Xin Xin, studente di origine intuibilmente cinese che ho in classe dall’anno scorso, era sparito una mattina di qualche mese fa, così, all’improvviso, senza una comunicazione ufficiale, senza un annuncio, senza uno straccio di saluto. Senza la minima parola. Sparì così, il nostro Xin Xin: una mattina c’era, con la sua postura curva, con i suoi occhietti furbi, con il suo sorriso timido, e la mattina dopo non c’era più.
“E’ malato?”
“No plofe”.
“Ha fatto forca?”
“No plofe”.
“E allora?”
“E’ andato via”.
Via, ma non via dietro l’angolo. Non via per qualche giorno tanto poi ritorno. No: via lontano. Via lontanissimo. Via in… Cina.
“In Cina?! Ma torna!”
“No plofe”.
“Ma come no?!”
“No plofe”.
“Ma non mi ha nemmeno salutata, non mi ha detto niente, ieri era seduto su quella sedia e da oggi non lo vedrò più. Non si fa così. Io sto male.”

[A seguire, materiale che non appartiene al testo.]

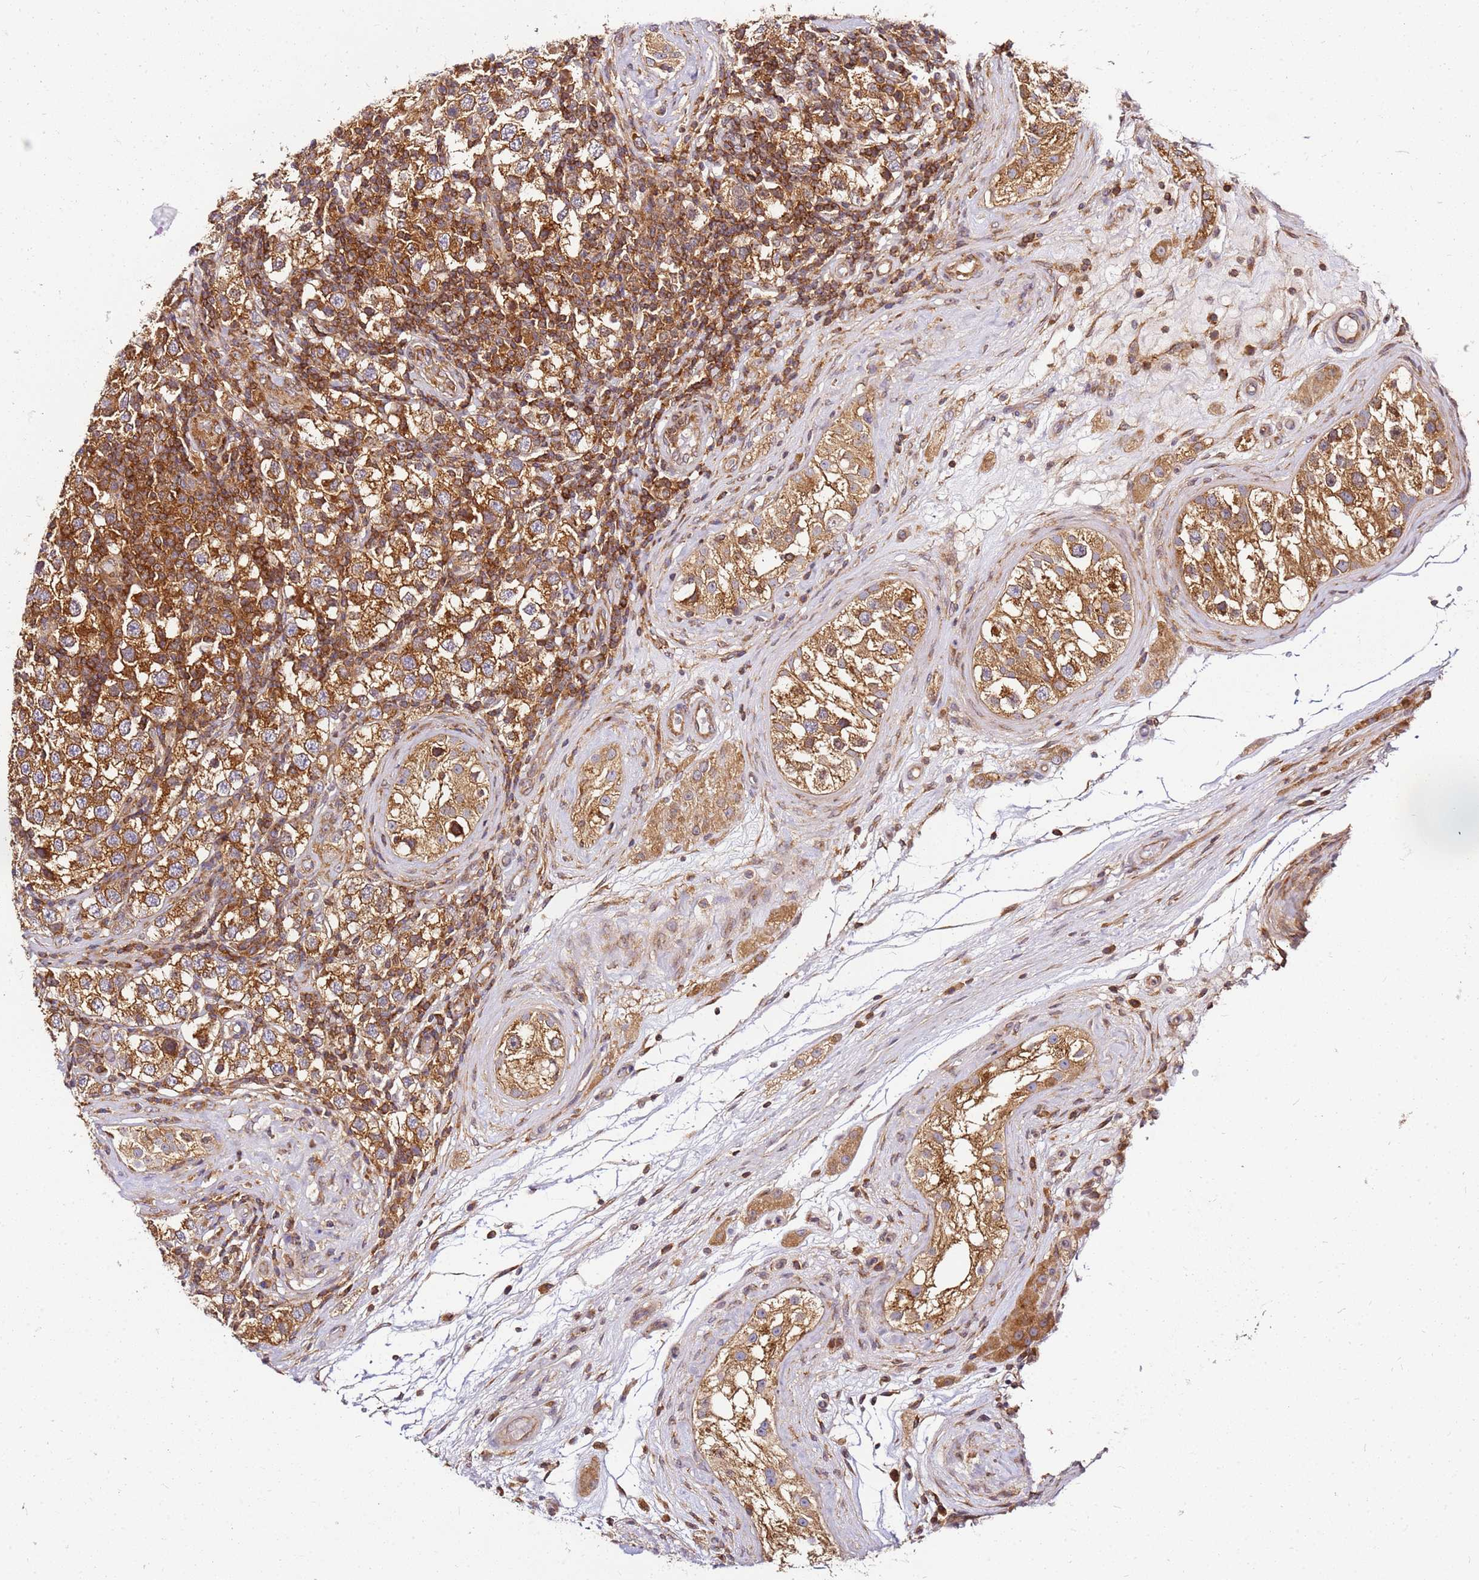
{"staining": {"intensity": "moderate", "quantity": ">75%", "location": "cytoplasmic/membranous"}, "tissue": "testis cancer", "cell_type": "Tumor cells", "image_type": "cancer", "snomed": [{"axis": "morphology", "description": "Seminoma, NOS"}, {"axis": "topography", "description": "Testis"}], "caption": "Immunohistochemistry (IHC) (DAB (3,3'-diaminobenzidine)) staining of testis cancer (seminoma) shows moderate cytoplasmic/membranous protein positivity in about >75% of tumor cells.", "gene": "PIH1D1", "patient": {"sex": "male", "age": 34}}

Stavo così male che mi ero fatta dare l’indirizzo su Qu Qu, sorta di facebook cinese, e avevo tentato, senza alcun successo, di contattarlo. Lui, nel frattempo, contattava me sul cellulare che non ho più, quel 338 che è stato sostituito da un 393. Forse non è mai passato un giorno, senza che io abbia chiesto notizie di Xin Xin. Perché Xin Xin, tra tutti gli studenti cinesi che di tanto in tanto spariscono dalla scuola per poi ricomparirvi (ma anche no), è tra quelli a me più cari: l’anno scorso quando arrivò, in prima, era un fuscello ripiegato su se stesso a cui mancava il coraggio anche per guardare in faccia un insegnante, figuriamoci per relazionarsi con lui. Ma Xin Xin col tempo aveva imparato a fidarsi, si era tirato su con la schiena assumendo la regolare postura del puer erectus, ci aveva guardati negli occhi e aveva cominciato a parlare, facendo mostra di un impareggiabile senso dell’umorismo di fronte a cui io regolarmente soccombevo. Perché, allora, Xin Xin ci aveva abbandonati tutti in quel modo indegno?
“Genitori in Cina plofe, paltenza implovvisa” era la risposta, stitica ed ermetica, che ricevevo dai compagni.

Xin Xin è tornato ieri. E’ tornato in Italia ed è tornato a scuola.
Come l’ho saputo, sono corsa su per le scale fino al secondo piano e, approfittando della porta dell’aula che ho trovato socchiusa, evitando financo di bussare mi sono piazzata sulla soglia e ho fatto, forte, fortissimo: “EHM!”.
Ma Xin Xin, impegnato e curvo sulla struttura della cellula, non si è accorto di niente.
“EHM!!!” ho ripetuto, stavolta battendo le nocche della mano sullo stipite della porta e facendolo sobbalzare.
Xin Xin ha fatto un sorriso largo dall’Italia alla Cina mentre sulla fronte gli passava in sovrimpressione la scritta “mi vergogno da morire, salvatemi -vi prego- da questa pazza della profe che ora mi trascinerà in una figura di merda colossale”.
Naturalmente nessuno è accorso in suo aiuto e la pazza ha potuto portare avanti la scena che sperava, un giorno, di poter realizzare.
“VIENI SUBITO QUI!” gli ho ordinato, con tono di voce sostenuto e sguardo a metà tra il cupo e l’impermalito.
Xin Xin tergiversava, alternando sguardi smarriti che andavano da me al banco, dal banco a me.
“VIENI SUBITO QUI, TI HO DETTO!” gli ho intimato.
Xin Xin si è alzato, a passo dinoccolato e flessuoso ha attraversato l’aula e mi si è parato davanti.
Me lo sono trovato di fronte: più alto, cresciuto, cambiato, ma sempre lui, il mio Xin Xin timidissimo e gentile.
“Mi dai un bacio?” gli ho detto.

Il resto, se permettete, sono affari nostri.